The results are more variable in terms of knowledge of risk factors. Most respondents (89%) said that they were aware of the risks related to inactivity. Just over half (52%), however, said that they were aware of the risks related to radiotherapy. Nevertheless, 75% of participants knew about the risks relating to cancer surgery and chemotherapy. "To all intents and purposes, all types of cancer drug can significantly affect the risk of developing a clot. And this is also the case for more modern types of treatment, such as immunotherapy," said Falanga.

Most respondents reported that they got information about cancer-associated thrombosis verbally, usually from their hospital doctor (11%). Some respondents (6%) said that they found out about it from their own research, usually online. Almost 1 in 4 patients (24%) in Italy said that they first became aware of CAT when they suffered a blood clot. Answers to questions about knowledge of symptoms show that 58% of Italian patients and caregivers know that swelling of the lower limbs can be a symptom of DVT, and the same percentage knows that shortness of breath might indicate PE.

In terms of preventive action, the picture in Italy is somewhat variable: 74% of participants were aware of the importance of walking, but far fewer knew about the need to stop smoking (57%) and stretch the legs (35%). Of the 41% of Italians who were also taking an anticoagulant drug, 53% said that they knew about the possible side effects of such medication.

Which Way Forward?

"The high rate of CAT suggests that, despite the clinical evidence and clear guideline recommendations for patients with cancer, CAT prevention and recognition remain low among healthcare professionals," the authors write.

The results of the ECPC survey further confirm those of previous studies, highlighting patients' lack of knowledge about CAT and the need for more in-depth discussions between physician and patient.

So, what can be done? As highlighted by previous studies, "patients' experiences are an education in themselves, particularly for the oncology care team," the authors write. "Once the patient has a thrombosis, the opportunity for thrombosis prevention, which should be the most crucial focus of the care clinics (surgical, oncology, and palliative care), is gone," they add.

"Oncology professionals, as well as other members of the patient's care team (eg, internists, surgeons, nurses), need to perform better, at every stage of the patient's cancer pathway, to ensure patients are aware of CAT and their individual risk to develop a blood clot," said Falanga. She explained that in this group, it is the general practitioner who is the first contact. "These professionals are on the front line of the battle; they are among the first healthcare workers given the chance to suspect a clot and should, therefore, be fully aware of the increased risk in oncology patients," she reiterated.

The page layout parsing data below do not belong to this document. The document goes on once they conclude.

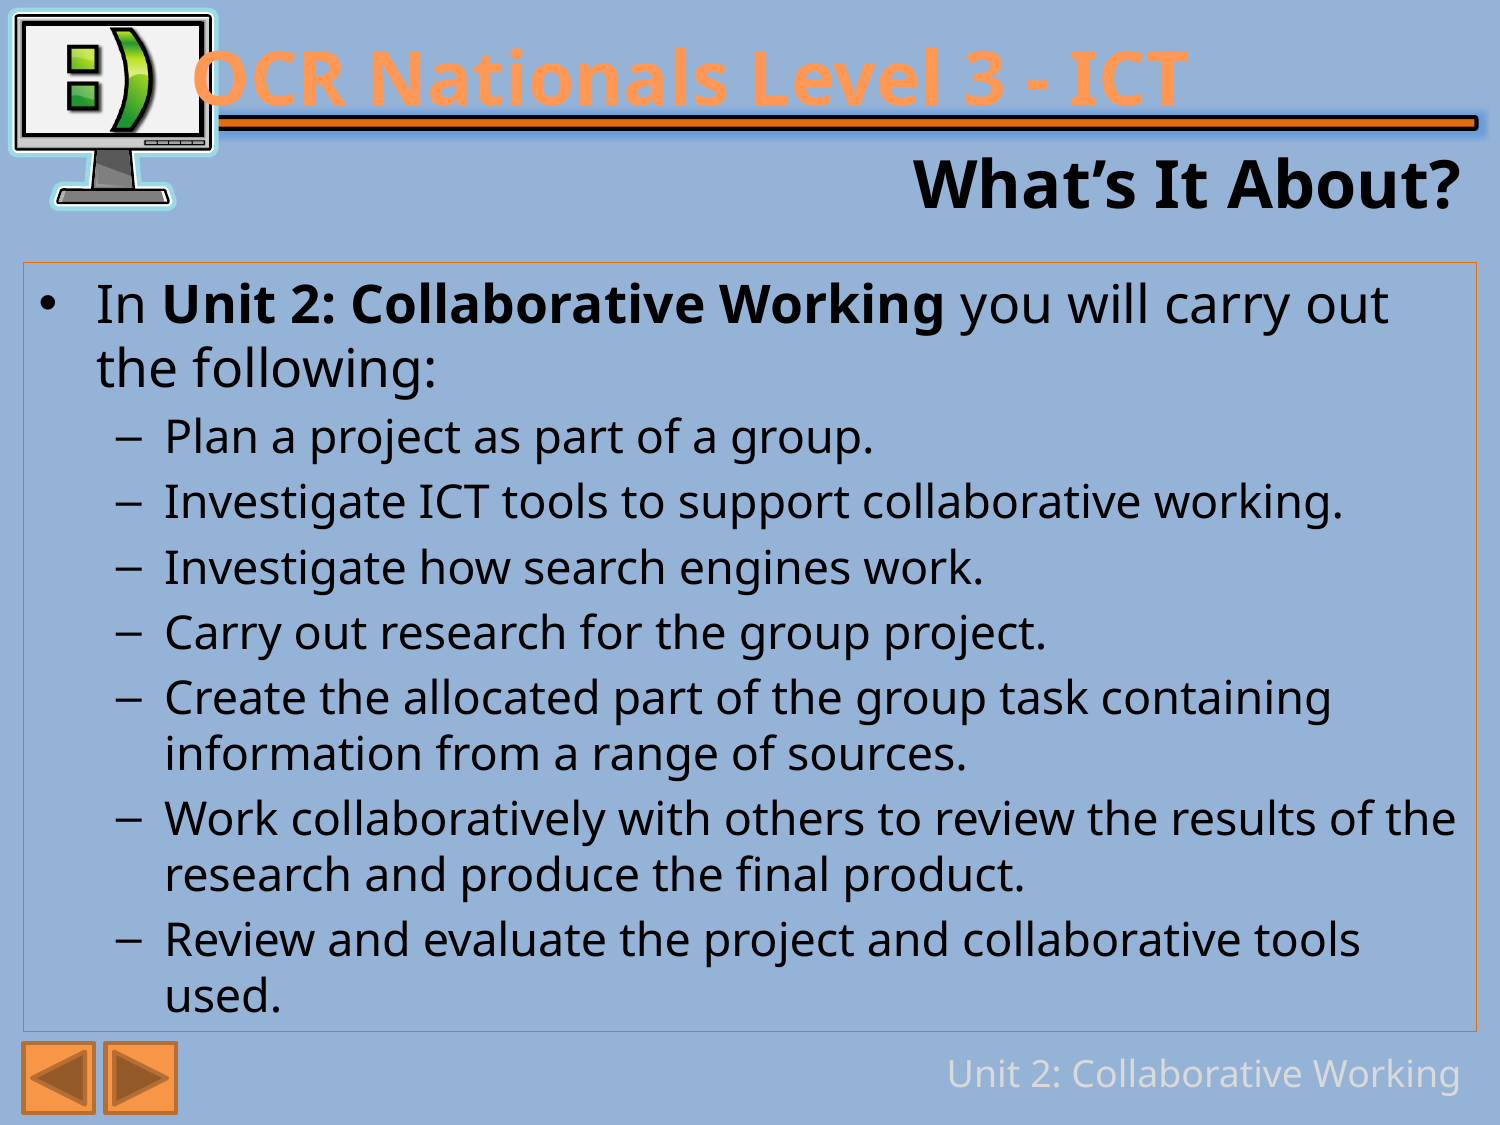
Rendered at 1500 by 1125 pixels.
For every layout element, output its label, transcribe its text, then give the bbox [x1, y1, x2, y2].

title What’s It About? [187, 117, 1477, 247]
picture [48, 21, 172, 139]
list In Unit 2: Collaborative Working you will carry out the following: Plan a project as part of a group. Investigate ICT tools to support collaborative working. Investigate how search engines work. Carry out research for the group project. Create the allocated part of the group task containing information from a range of sources. Work collaboratively with others to review the results of the research and produce the final product. Review and evaluate the project and collaborative tools used. [23, 262, 1477, 1032]
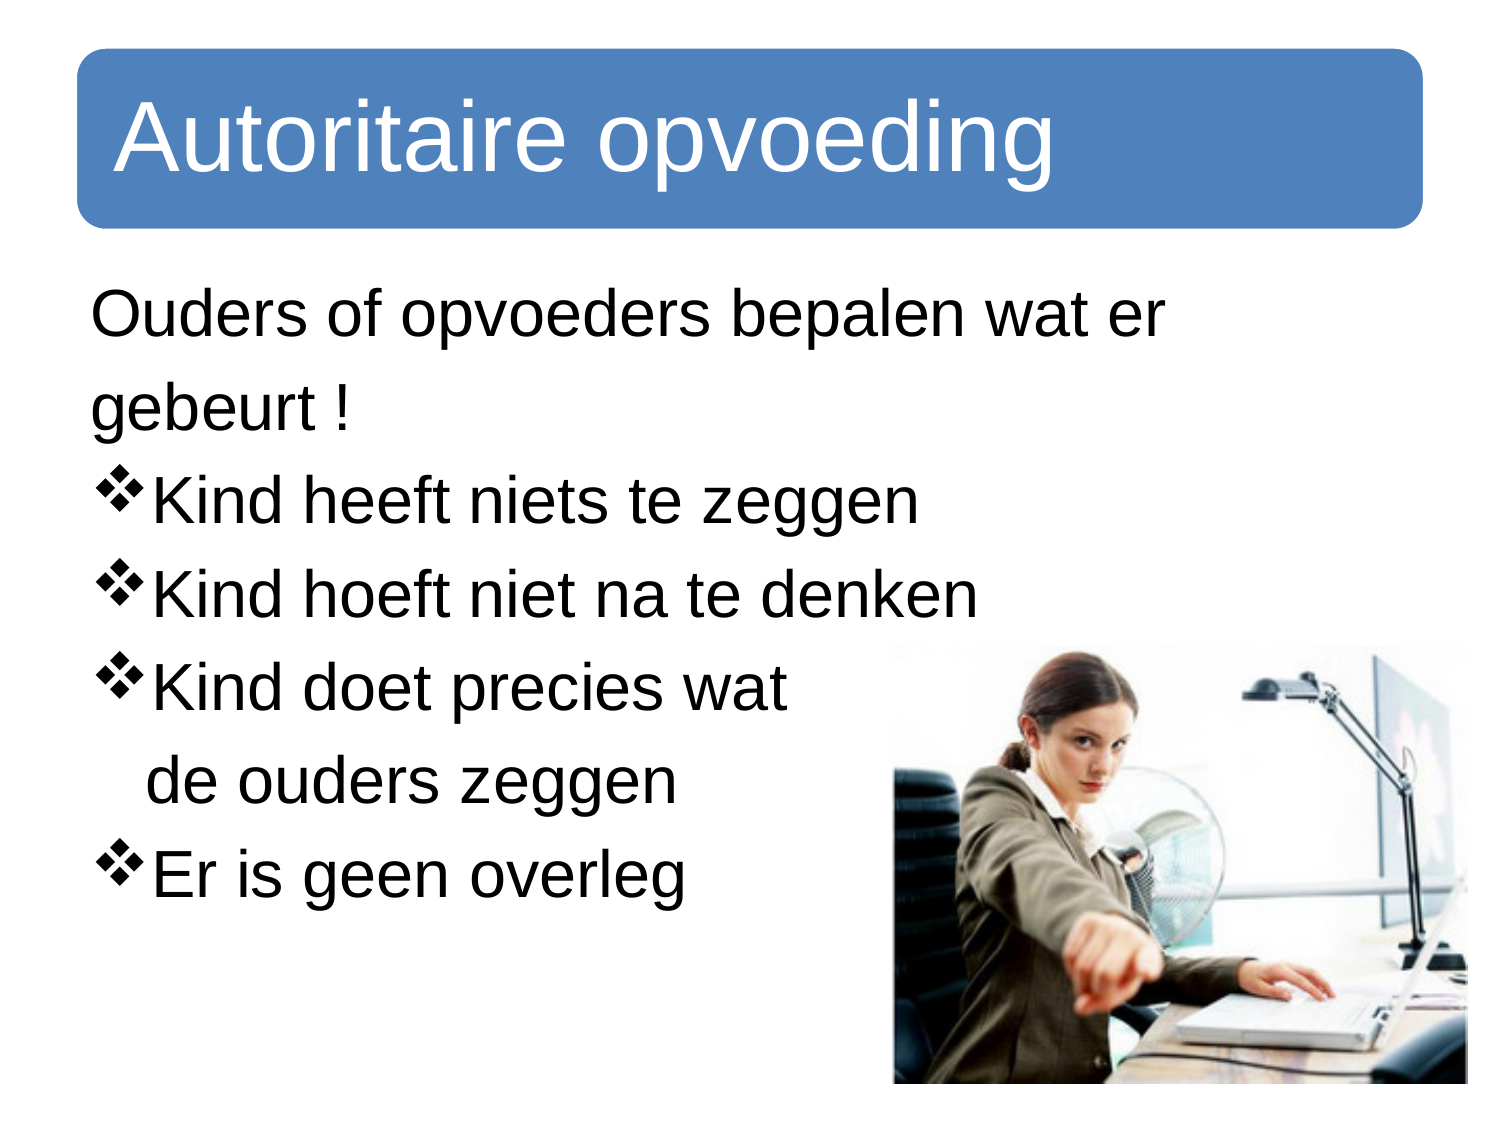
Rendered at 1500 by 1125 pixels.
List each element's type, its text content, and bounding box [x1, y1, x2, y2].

list Ouders of opvoeders bepalen wat er gebeurt ! Kind heeft niets te zeggen Kind hoeft niet na te denken Kind doet precies wat de ouders zeggen Er is geen overleg [75, 262, 1425, 1005]
picture [891, 644, 1468, 1084]
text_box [74, 44, 1426, 233]
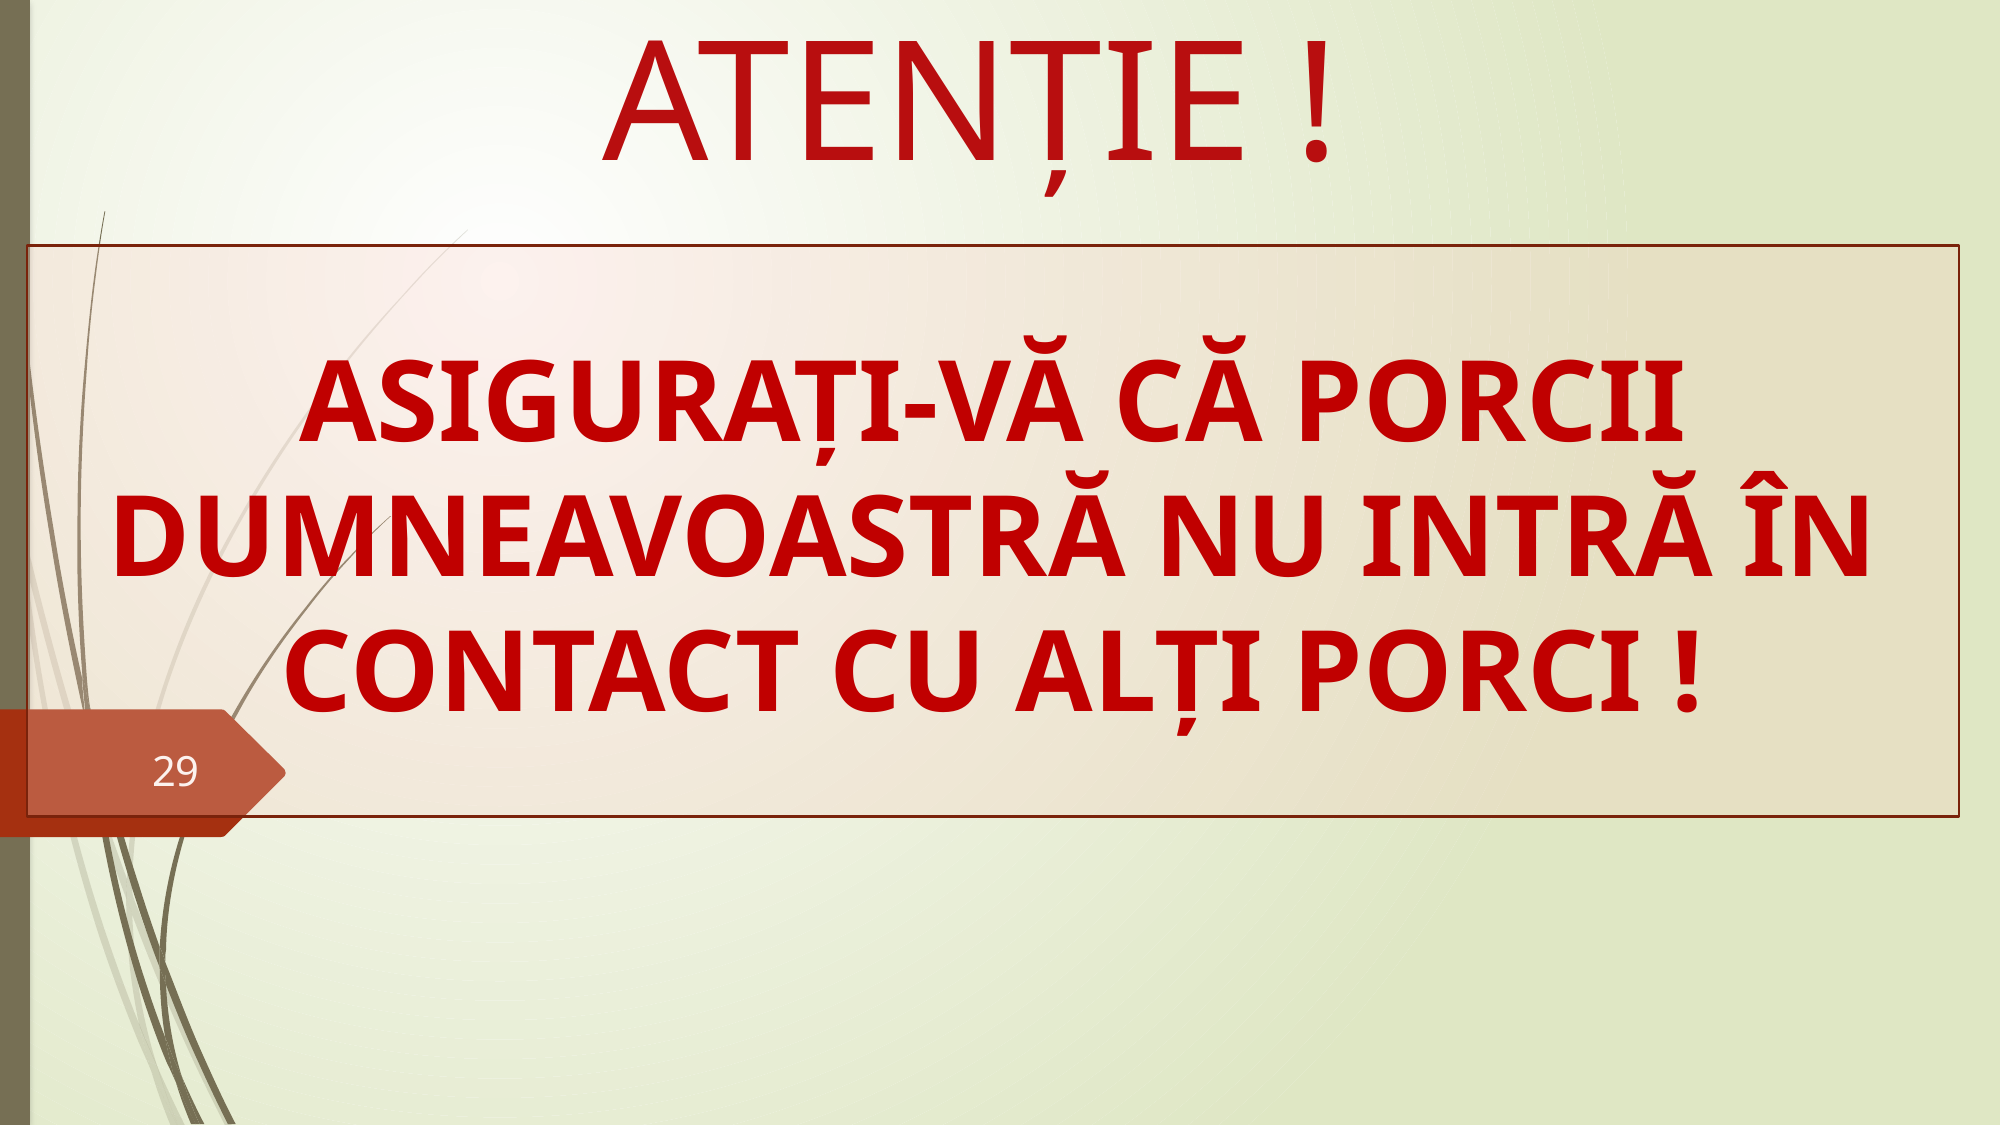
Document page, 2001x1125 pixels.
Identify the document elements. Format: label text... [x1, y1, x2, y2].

text_box ATENȚIE ! [438, 6, 1504, 205]
text_box ASIGURAȚI-VĂ CĂ PORCII DUMNEAVOASTRĂ NU INTRĂ ÎN CONTACT CU ALȚI PORCI ! [26, 244, 1960, 818]
slide_number 29 [87, 743, 216, 803]
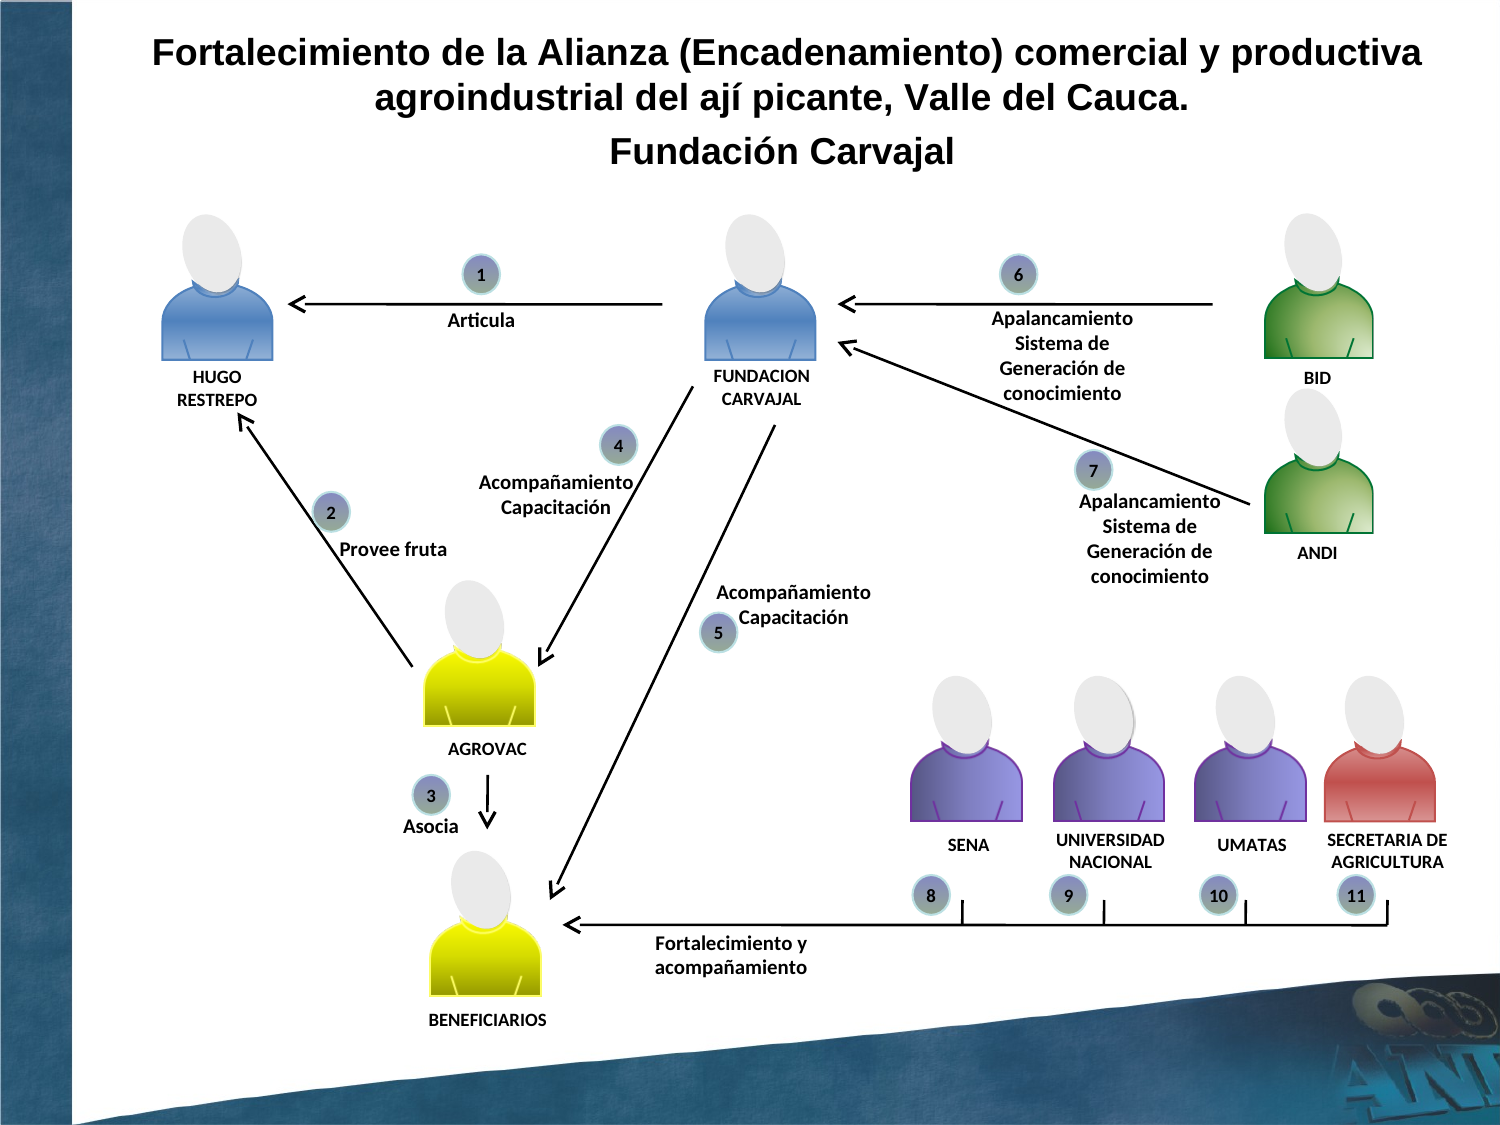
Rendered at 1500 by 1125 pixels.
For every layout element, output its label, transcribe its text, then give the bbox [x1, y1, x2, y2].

picture [0, 0, 1500, 1125]
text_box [837, 341, 1250, 505]
text_box Articula [399, 306, 563, 338]
text_box 10 [1200, 874, 1238, 915]
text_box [1324, 668, 1450, 875]
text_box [412, 572, 549, 767]
text_box Articula [399, 299, 563, 303]
text_box Fortalecimiento de la Alianza (Encadenamiento) comercial y productiva agroindustrial del ají picante, Valle del Cauca. Fundación Carvajal [124, 20, 1450, 200]
text_box Fortalecimiento y acompañamiento [650, 926, 813, 983]
text_box 8 [912, 874, 951, 915]
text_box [1263, 381, 1374, 567]
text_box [418, 843, 557, 1038]
text_box Asocia [375, 799, 488, 850]
text_box Acompañamiento Capacitación [474, 464, 538, 523]
text_box Apalancamiento Sistema de Generación de conocimiento [1074, 505, 1225, 588]
text_box 9 [1050, 875, 1088, 915]
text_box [162, 206, 273, 400]
text_box Apalancamiento Sistema de Generación de conocimiento [987, 306, 1138, 341]
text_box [1263, 206, 1374, 381]
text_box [692, 206, 831, 413]
text_box Provee fruta [413, 533, 450, 563]
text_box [549, 424, 775, 901]
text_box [1183, 668, 1321, 863]
text_box 11 [1337, 875, 1375, 915]
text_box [899, 668, 1038, 863]
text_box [1041, 668, 1180, 875]
text_box 6 [999, 254, 1038, 295]
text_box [237, 412, 413, 667]
text_box 3 [412, 774, 451, 799]
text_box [538, 386, 693, 667]
text_box Acompañamiento Capacitación [775, 575, 875, 634]
text_box 1 [462, 254, 501, 295]
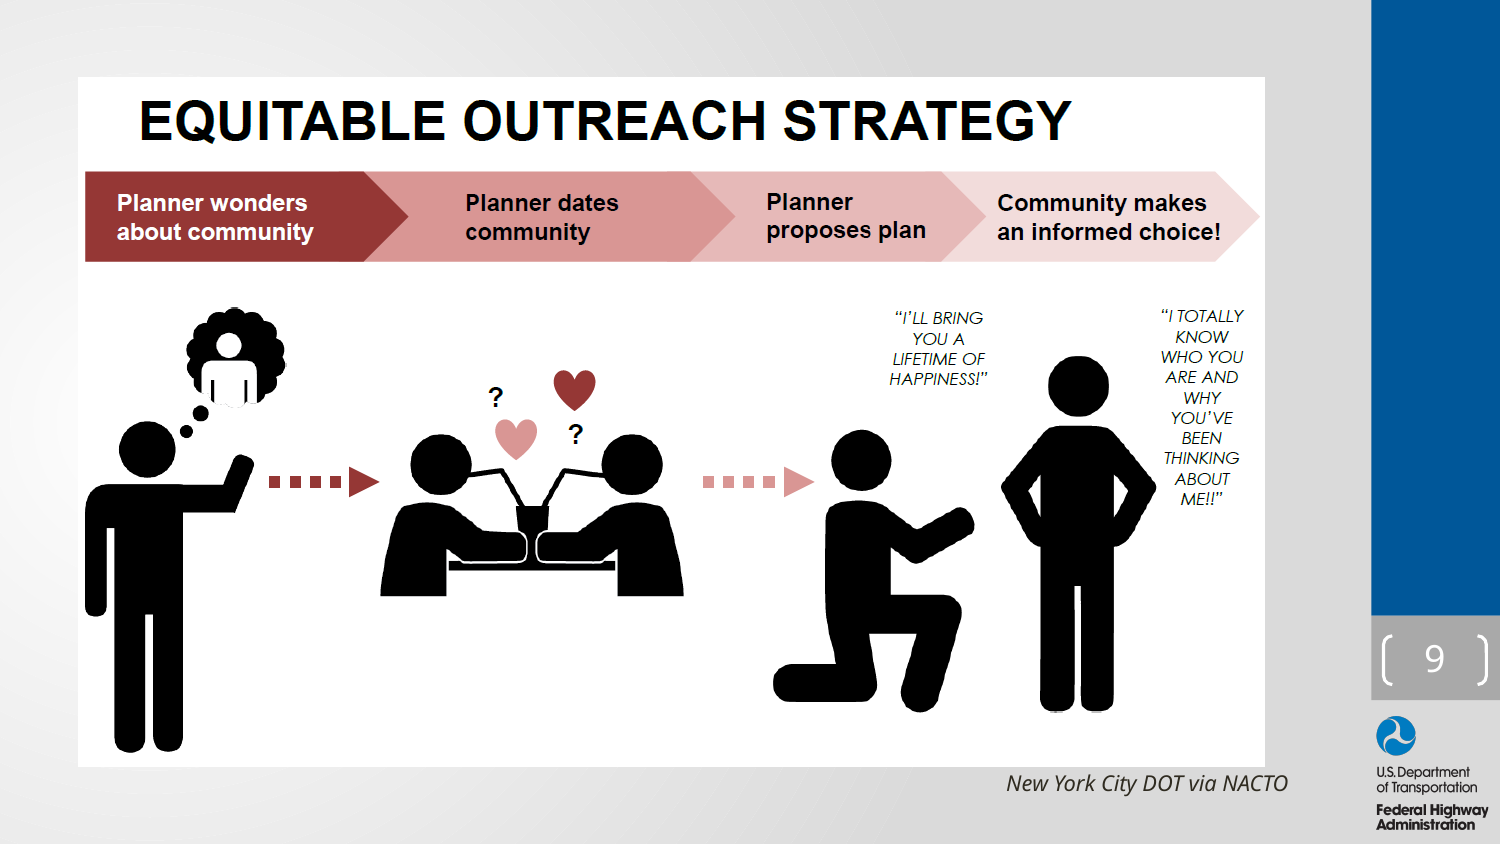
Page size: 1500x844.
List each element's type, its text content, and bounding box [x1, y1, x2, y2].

Experts agree on the fact that a multidisciplinary approach is of utmost importance in this context: the different roles in the team must be clear. "It is also fundamental to establish who does what in terms of educating and informing the patient," said Falanga.

The researchers also put forward an example of a successful initiative: the Venous Thromboembolism Prevention in the Ambulatory Cancer Clinic (VTE-PACC) program. The initiative was developed by experts from the University of Vermont and was described in a recent article in JCO Oncology Practice.

Numerous resources are available online to help physicians talk to their patients and explain the risks linked to CAT along the continuum of cancer care. Among them is a resource titled, "Cancer Associated Thrombosis (CAT): Be Clot Conscious," which can be found on the ECPC's website.

"We have a collective responsibility using the ECPC patient survey as a baseline to inform patients with cancer on how to identify signs and symptoms of CAT to enable faster diagnosis and treatment," the authors conclude.

This article was translated from Univadis Italy.